> Fil de discussion:
# ou trouver les petites vis pour un powerbook ?



## banafouf (20 Décembre 2005)

wesh wesh les cousins 

je viens de m'apercevoir qu'il manque une petite vis en bas a droite de l'ecran de mon powerbook 12' !  

déjà je me demande comment elle a fait pour se barrer, mais surtout je me demande ou en retrouver une pour boucher le trou béant qui me fixe désormais !
c'est des petites vis avec une tete allen (pas sur de l'ortho), enfin une tete hexagonale quoi, enfin vous savez d'façon ! :mouais: 

des idées ?

merci & bonne nuit :sleep:


----------



## iDiot (21 Décembre 2005)

Tu peux en commander sur internet, comme ici par exemple. Sinon... un peu de pâte à sel peut faire l'affaire


----------



## Casodex (21 Décembre 2005)

Alors là chapeau bas !

Le site du revendeur de vis T6 pour powerbook je suis sincèrement impressioné... 

Il me reste quelques jours pour mes cadeaux de noel, je me lache !

Caso


----------



## banafouf (21 Décembre 2005)

iDiot a dit:
			
		

> Tu peux en commander sur internet, comme ici par exemple. Sinon... un peu de pâte à sel peut faire l'affaire



6,95 dollars les 2 vis !!!!!      

a ce prix la j'essaie la pate a sel !


----------



## vincmyl (21 Décembre 2005)

C'est vraiment pas donné


----------



## kyman (21 Décembre 2005)

banafouf a dit:
			
		

> 6,95 dollars les 2 vis !!!!!
> 
> Avec ou sans le port ?


----------



## vincmyl (22 Décembre 2005)

Tu peux peut etre en trouver dans une quaincaillerie


----------



## supermoquette (22 Décembre 2005)

Ce prix pour t'éviter de briser ton powerbook est-t'il autant exagéré ?


----------



## banafouf (22 Décembre 2005)

supermoquette a dit:
			
		

> Ce prix pour t'éviter de briser ton powerbook est-t'il autant exagéré ?



ben pourquoi veux tu que ça brise mon powerbook ? :mouais:


----------



## supermoquette (22 Décembre 2005)

Si ces vis servaient à rien, elles n'y seraient pas


----------



## banafouf (22 Décembre 2005)

> Données fournies:
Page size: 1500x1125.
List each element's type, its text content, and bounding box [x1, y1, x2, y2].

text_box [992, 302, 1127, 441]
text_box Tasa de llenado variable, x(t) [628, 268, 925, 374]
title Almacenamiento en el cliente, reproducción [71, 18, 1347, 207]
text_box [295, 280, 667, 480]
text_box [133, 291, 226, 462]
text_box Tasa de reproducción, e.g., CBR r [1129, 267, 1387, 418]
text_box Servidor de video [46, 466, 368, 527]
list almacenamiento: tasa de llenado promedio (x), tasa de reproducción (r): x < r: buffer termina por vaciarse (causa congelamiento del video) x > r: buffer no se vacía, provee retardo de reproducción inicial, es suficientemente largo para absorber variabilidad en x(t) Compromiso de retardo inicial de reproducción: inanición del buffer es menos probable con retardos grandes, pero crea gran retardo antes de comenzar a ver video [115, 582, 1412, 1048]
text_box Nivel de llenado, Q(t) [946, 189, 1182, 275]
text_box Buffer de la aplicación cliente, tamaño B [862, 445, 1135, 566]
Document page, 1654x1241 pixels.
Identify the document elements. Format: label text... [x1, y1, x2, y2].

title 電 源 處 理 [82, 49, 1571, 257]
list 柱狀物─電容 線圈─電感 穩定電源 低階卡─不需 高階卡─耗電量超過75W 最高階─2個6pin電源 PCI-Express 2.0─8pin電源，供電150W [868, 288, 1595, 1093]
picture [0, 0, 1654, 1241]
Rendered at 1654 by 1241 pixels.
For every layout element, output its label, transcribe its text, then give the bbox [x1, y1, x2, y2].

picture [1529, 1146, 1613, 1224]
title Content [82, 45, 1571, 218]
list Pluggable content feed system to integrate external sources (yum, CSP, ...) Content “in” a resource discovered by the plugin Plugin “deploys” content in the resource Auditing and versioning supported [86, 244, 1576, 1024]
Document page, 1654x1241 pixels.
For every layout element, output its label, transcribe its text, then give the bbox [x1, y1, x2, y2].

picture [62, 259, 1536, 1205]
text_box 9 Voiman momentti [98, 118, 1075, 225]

> Consigne: Poursuivez le fil de discussion sur la vis manquante du PowerBook en rédigeant la suite de son dernier en-tête. Ces données proviennent d'une source distincte du fil de discussion.

> Réponse:
supermoquette a dit:
			
		

> Si ces vis servaient à rien, elles n'y seraient pas



ça oui, d'accord, mais en quoi l'absence de cette vis va t'elle briser mon powerbook ? :mouais:


----------



## iDiot (22 Décembre 2005)

banafouf a dit:
			
		

> ça oui, d'accord, mais en quoi l'absence de cette vis va t'elle briser mon powerbook ? :mouais:



Le monsieur t'a dit que si elles étaient là c'est pour une bonne raison


----------



## banafouf (22 Décembre 2005)

j'ai trop peur maintenant j'ose plus fermer mon powerbook de peur qu'il m'explose a la figure !


----------



## supermoquette (23 Décembre 2005)

délicatement tu peux pour pas induire de tension, mais achète ces vis...


----------



## vincmyl (23 Décembre 2005)

Elle sont tellement petites j'espere qu'il ne manquera pas


----------



## banafouf (23 Décembre 2005)

hors de question pour moi de mettre ce prix dans des petites vis  

a la limite j'en prends une au dessus du clavier :mouais: 

ou alors j'attends qu'un gentil mac user nique son powerbook pour qu'il m'en revende une pas chere


----------



## flotow (23 Décembre 2005)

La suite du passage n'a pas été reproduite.